Two days. That’s how long it took for me to finish this book. I’ve always loved reading. Ever since a young child, I would one-by-one zip my way through numerous stories, in awe by the great imagery and detail and great emotion that poured through each syllable. And this book wasn’t completely different. A pretty easy read at that. But what laid behind those simple words captured my attention. Every sentence, every thought held so much meaning that I’m not quite sure it fits in the same category as other stories I’ve read. Two days for Thirteen tapes. That’s all it took.
We don’t really think about or look at the itsy bitsy details in life. Yet, only with little strokes and details are we able to paint the picture, the final masterpiece. That’s what this story is about. The littlest things that ultimately drove someone to suicide; this someone being Miss Hannah Baker. And how this story is illustrated? Through the appearance of thirteen mysterious tapes stashed in a box with no return label. In the perspective of Clay Jensen, we listen and hear Hannah’s thoughts through the tapes, what goes on through her mind as she begins and finishes her journey to death. Thirteen tapes for the thirteen reasons or the thirteen individuals who lie responsible for Hannah’s death. And each of those thirteen must receive the tapes because they are in someway responsible.
From start to finish: suspenseful, mesmerizing, addictive. Rather than using one person’s voice and thoughts to tell the story, Jay Asher uses an ultimately different style of writing, highlighting various perspectives and thoughts. Through Hannah’s voice in the tapes, we feel as if we’re there with Clay, listening and waiting for what happens next. We forget that she isn’t alive, though she is. We wait for the next person to be revealed, anticipating for her speech about Clay and how he is tied in with Hannah’s story. And in between her story, we hear Clay’s thoughts, his grief, his cry. And in the end, we know why she chose to die, and we mourn with Clay. We and Clay, we are one person.
Jay Asher’s novel not only draws us into the story, but pulls us into reality altogether. Hannah’s story teaches a memorable lesson, that every little thing, every little detail matters. You never know if your words are going to cheer someone up and make someone’s day or if they will strike someone in the gut, shattering their already broken heart. This novel makes you think twice about your words and how it could affect another person.

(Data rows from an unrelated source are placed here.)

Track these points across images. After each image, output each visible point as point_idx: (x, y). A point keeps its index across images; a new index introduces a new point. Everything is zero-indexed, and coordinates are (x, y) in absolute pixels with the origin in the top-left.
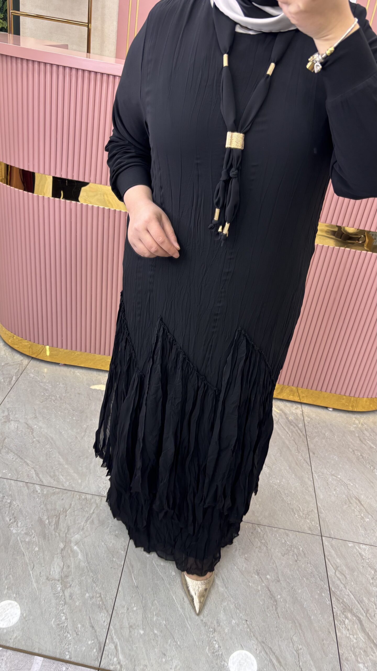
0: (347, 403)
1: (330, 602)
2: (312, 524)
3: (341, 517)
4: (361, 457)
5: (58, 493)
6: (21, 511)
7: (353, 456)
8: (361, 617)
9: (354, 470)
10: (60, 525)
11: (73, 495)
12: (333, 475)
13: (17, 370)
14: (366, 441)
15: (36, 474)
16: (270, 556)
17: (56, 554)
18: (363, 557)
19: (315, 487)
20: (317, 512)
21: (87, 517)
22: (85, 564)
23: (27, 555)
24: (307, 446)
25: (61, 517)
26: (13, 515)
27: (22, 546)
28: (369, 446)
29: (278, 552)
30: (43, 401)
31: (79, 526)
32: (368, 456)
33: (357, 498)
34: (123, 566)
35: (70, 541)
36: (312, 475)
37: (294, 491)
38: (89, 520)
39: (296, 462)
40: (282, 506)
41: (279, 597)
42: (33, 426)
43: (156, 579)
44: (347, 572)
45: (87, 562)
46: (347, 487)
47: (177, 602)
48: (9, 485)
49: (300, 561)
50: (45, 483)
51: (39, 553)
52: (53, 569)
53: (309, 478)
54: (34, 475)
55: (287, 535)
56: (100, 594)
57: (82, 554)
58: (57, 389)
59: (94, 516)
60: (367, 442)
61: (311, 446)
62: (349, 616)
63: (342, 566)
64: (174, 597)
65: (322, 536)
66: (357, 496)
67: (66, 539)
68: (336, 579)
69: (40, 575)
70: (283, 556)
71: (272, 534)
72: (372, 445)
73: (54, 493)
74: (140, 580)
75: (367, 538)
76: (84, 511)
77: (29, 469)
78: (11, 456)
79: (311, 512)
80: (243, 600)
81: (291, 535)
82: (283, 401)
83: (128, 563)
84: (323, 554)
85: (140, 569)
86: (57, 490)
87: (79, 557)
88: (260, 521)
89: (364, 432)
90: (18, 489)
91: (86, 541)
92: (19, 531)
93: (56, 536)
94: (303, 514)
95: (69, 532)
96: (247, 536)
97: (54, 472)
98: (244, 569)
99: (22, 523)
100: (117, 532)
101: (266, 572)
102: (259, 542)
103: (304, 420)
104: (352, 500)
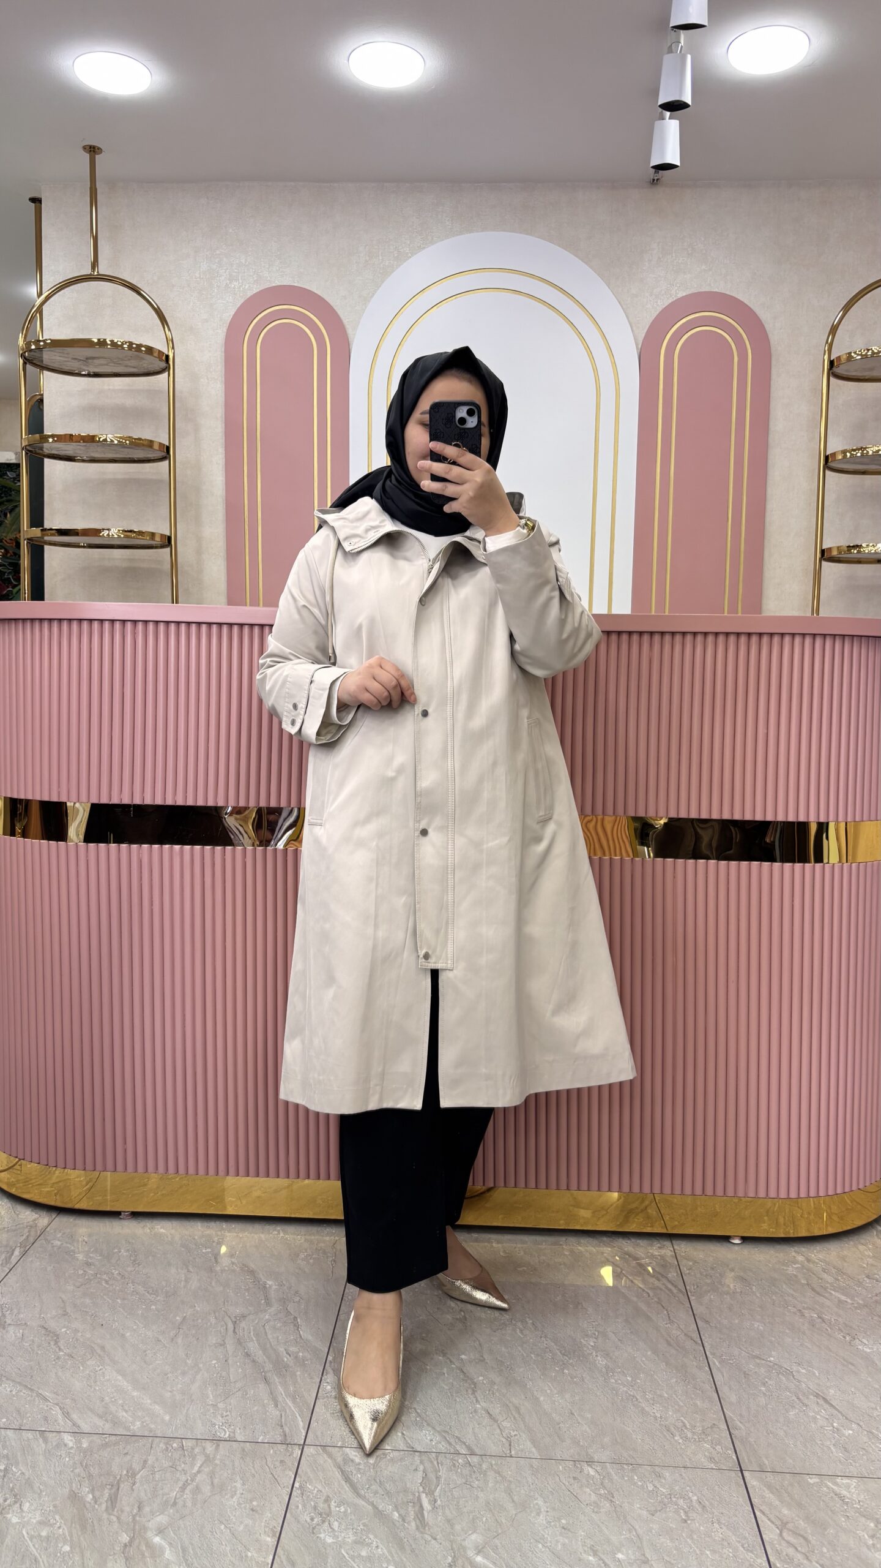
0: (771, 1228)
2: (716, 1450)
3: (785, 1432)
4: (820, 1320)
5: (116, 1443)
6: (29, 1483)
7: (801, 1320)
9: (806, 1344)
10: (121, 1500)
11: (152, 1443)
12: (757, 1357)
13: (24, 1237)
14: (829, 1290)
15: (64, 1414)
16: (622, 1518)
17: (110, 1555)
18: (847, 1501)
19: (717, 1385)
20: (726, 1428)
21: (185, 1480)
23: (43, 1561)
24: (690, 1310)
25: (122, 1486)
27: (34, 1545)
28: (836, 1300)
29: (640, 1508)
30: (82, 1285)
31: (164, 1499)
32: (836, 1318)
33: (819, 1394)
35: (145, 1529)
36: (706, 1361)
37: (667, 1393)
38: (187, 1486)
39: (667, 1341)
40: (641, 1423)
42: (58, 1329)
44: (807, 1529)
45: (184, 1564)
46: (793, 1376)
48: (2, 1438)
49: (692, 1520)
50: (85, 1428)
51: (71, 1555)
53: (700, 1368)
54: (60, 1417)
55: (659, 1476)
57: (172, 1549)
58: (113, 1261)
59: (203, 1477)
60: (832, 1294)
61: (699, 1309)
63: (797, 1521)
65: (741, 1471)
66: (817, 1391)
67: (134, 1526)
68: (784, 1544)
70: (653, 1515)
71: (623, 1477)
72: (843, 1298)
73: (105, 1446)
75: (851, 1465)
76: (177, 1470)
77: (47, 1407)
79: (712, 1427)
81: (667, 1474)
82: (629, 1239)
83: (284, 1558)
84: (749, 1502)
86: (113, 1438)
87: (166, 1556)
88: (592, 1455)
89: (820, 1276)
90: (23, 1443)
91: (182, 1526)
92: (26, 1519)
93: (110, 1522)
94: (694, 1433)
95: (141, 1513)
96: (565, 1485)
97: (106, 1408)
98: (560, 1548)
99: (31, 1505)
100: (255, 1503)
101: (614, 1548)
102: (592, 1493)
103: (679, 1265)
104: (808, 1398)
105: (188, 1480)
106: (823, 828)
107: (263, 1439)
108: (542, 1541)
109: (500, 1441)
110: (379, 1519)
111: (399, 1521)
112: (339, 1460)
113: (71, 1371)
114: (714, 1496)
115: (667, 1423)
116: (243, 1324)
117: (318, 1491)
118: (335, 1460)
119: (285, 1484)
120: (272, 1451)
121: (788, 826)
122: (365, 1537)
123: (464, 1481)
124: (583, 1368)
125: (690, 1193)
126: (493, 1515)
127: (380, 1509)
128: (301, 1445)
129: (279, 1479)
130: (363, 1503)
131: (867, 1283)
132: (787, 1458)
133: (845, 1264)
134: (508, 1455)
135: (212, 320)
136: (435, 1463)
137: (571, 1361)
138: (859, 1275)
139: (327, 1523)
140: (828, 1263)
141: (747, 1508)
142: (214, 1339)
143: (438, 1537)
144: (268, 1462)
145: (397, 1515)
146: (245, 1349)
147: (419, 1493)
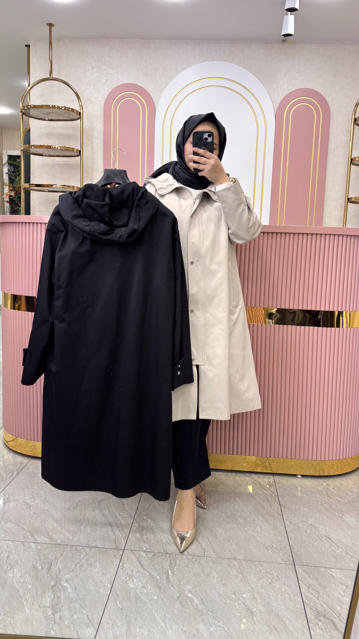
0: (314, 472)
1: (304, 610)
2: (285, 556)
3: (313, 550)
4: (330, 508)
5: (51, 547)
6: (17, 562)
7: (322, 508)
8: (334, 620)
9: (323, 517)
10: (52, 569)
11: (65, 547)
12: (304, 521)
13: (18, 467)
14: (334, 496)
15: (31, 535)
16: (246, 581)
17: (47, 590)
18: (335, 578)
19: (287, 531)
20: (290, 548)
21: (78, 561)
22: (74, 595)
23: (21, 591)
24: (279, 503)
25: (53, 563)
26: (10, 565)
27: (18, 585)
28: (337, 500)
29: (253, 578)
30: (40, 486)
31: (69, 569)
32: (336, 507)
33: (327, 536)
34: (108, 595)
35: (61, 580)
36: (283, 522)
37: (267, 535)
38: (78, 564)
39: (269, 514)
40: (256, 545)
41: (255, 609)
42: (30, 503)
43: (139, 603)
44: (319, 588)
45: (75, 594)
46: (318, 529)
47: (159, 618)
48: (7, 544)
49: (274, 583)
50: (39, 541)
51: (32, 589)
52: (44, 600)
53: (281, 525)
54: (30, 536)
55: (262, 566)
56: (88, 615)
57: (71, 588)
59: (84, 561)
60: (335, 498)
61: (282, 502)
62: (322, 620)
63: (315, 585)
64: (156, 615)
65: (294, 565)
66: (327, 535)
67: (57, 579)
68: (309, 593)
69: (33, 604)
70: (259, 581)
71: (248, 565)
72: (340, 500)
73: (47, 548)
74: (124, 604)
75: (338, 564)
76: (75, 558)
77: (25, 532)
78: (9, 525)
79: (284, 548)
80: (221, 613)
81: (265, 565)
82: (257, 475)
83: (114, 592)
84: (296, 577)
85: (125, 596)
86: (50, 545)
87: (69, 590)
88: (236, 557)
89: (331, 491)
90: (15, 547)
91: (75, 579)
92: (15, 575)
93: (48, 577)
94: (277, 550)
95: (59, 574)
96: (225, 568)
97: (48, 533)
98: (221, 591)
99: (17, 570)
100: (104, 571)
101: (242, 593)
102: (235, 571)
103: (275, 485)
104: (323, 538)
105: (78, 562)
106: (340, 313)
107: (108, 547)
108: (214, 589)
109: (200, 550)
110: (152, 579)
111: (159, 580)
112: (137, 556)
113: (35, 519)
114: (283, 574)
115: (266, 545)
116: (103, 503)
117: (128, 567)
118: (136, 556)
119: (116, 564)
120: (111, 552)
121: (326, 313)
122: (146, 585)
123: (185, 565)
124: (235, 524)
125: (281, 457)
126: (196, 578)
127: (152, 575)
128: (122, 550)
129: (114, 562)
130: (146, 572)
131: (350, 494)
132: (313, 560)
133: (342, 486)
134: (203, 556)
135: (99, 97)
136: (175, 558)
137: (230, 521)
138: (347, 491)
139: (131, 580)
140: (335, 486)
141: (296, 579)
142: (91, 508)
143: (174, 586)
144: (110, 556)
145: (159, 577)
146: (103, 513)
147: (168, 569)
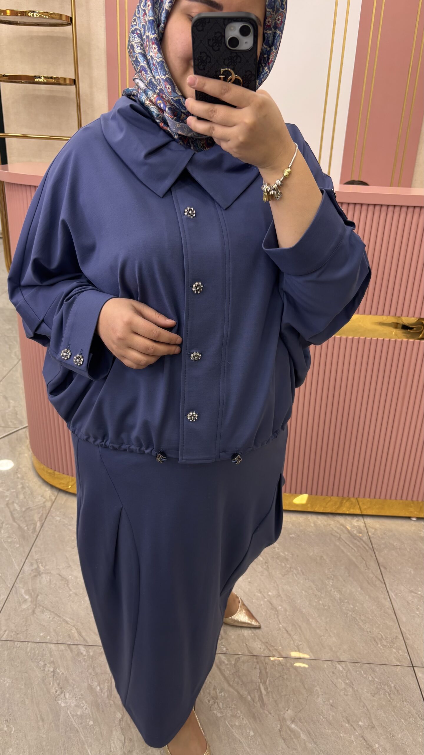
2: (399, 653)
6: (66, 679)
12: (411, 592)
13: (40, 515)
15: (78, 633)
17: (114, 727)
19: (395, 609)
20: (402, 638)
23: (81, 731)
24: (376, 560)
26: (59, 686)
27: (75, 721)
29: (367, 692)
37: (371, 616)
39: (368, 581)
40: (361, 636)
41: (377, 746)
42: (67, 576)
43: (232, 743)
48: (49, 649)
49: (393, 699)
50: (90, 642)
51: (94, 727)
52: (113, 745)
53: (385, 599)
54: (76, 635)
55: (374, 671)
61: (381, 560)
65: (413, 667)
70: (374, 696)
71: (356, 671)
77: (69, 628)
78: (46, 616)
79: (395, 639)
81: (377, 669)
82: (343, 518)
85: (213, 733)
88: (339, 657)
90: (60, 653)
92: (68, 704)
94: (387, 642)
96: (329, 677)
99: (70, 694)
101: (358, 719)
102: (343, 683)
108: (322, 714)
110: (242, 701)
111: (251, 702)
113: (77, 604)
115: (373, 635)
122: (236, 713)
123: (280, 675)
124: (329, 601)
126: (297, 697)
127: (241, 694)
130: (233, 690)
136: (265, 663)
139: (216, 704)
143: (272, 712)
145: (250, 698)
147: (259, 683)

Although some may not like this style of writing or may not like suspense or mystery type novels, I would still recommend this book at least to those who do enjoy these types of stories or anyone open to book recommendations or want to step out of their comfort zone. This novel really opened my eyes to reality and allowed me to feel and experience how the little things in life changed one person’s life; how someone faced the thought of suicide and gave in because there was no one around to help. If we actively spread this message, spread this novel for others to read, we could change millions of lives. This novel could truly change the world.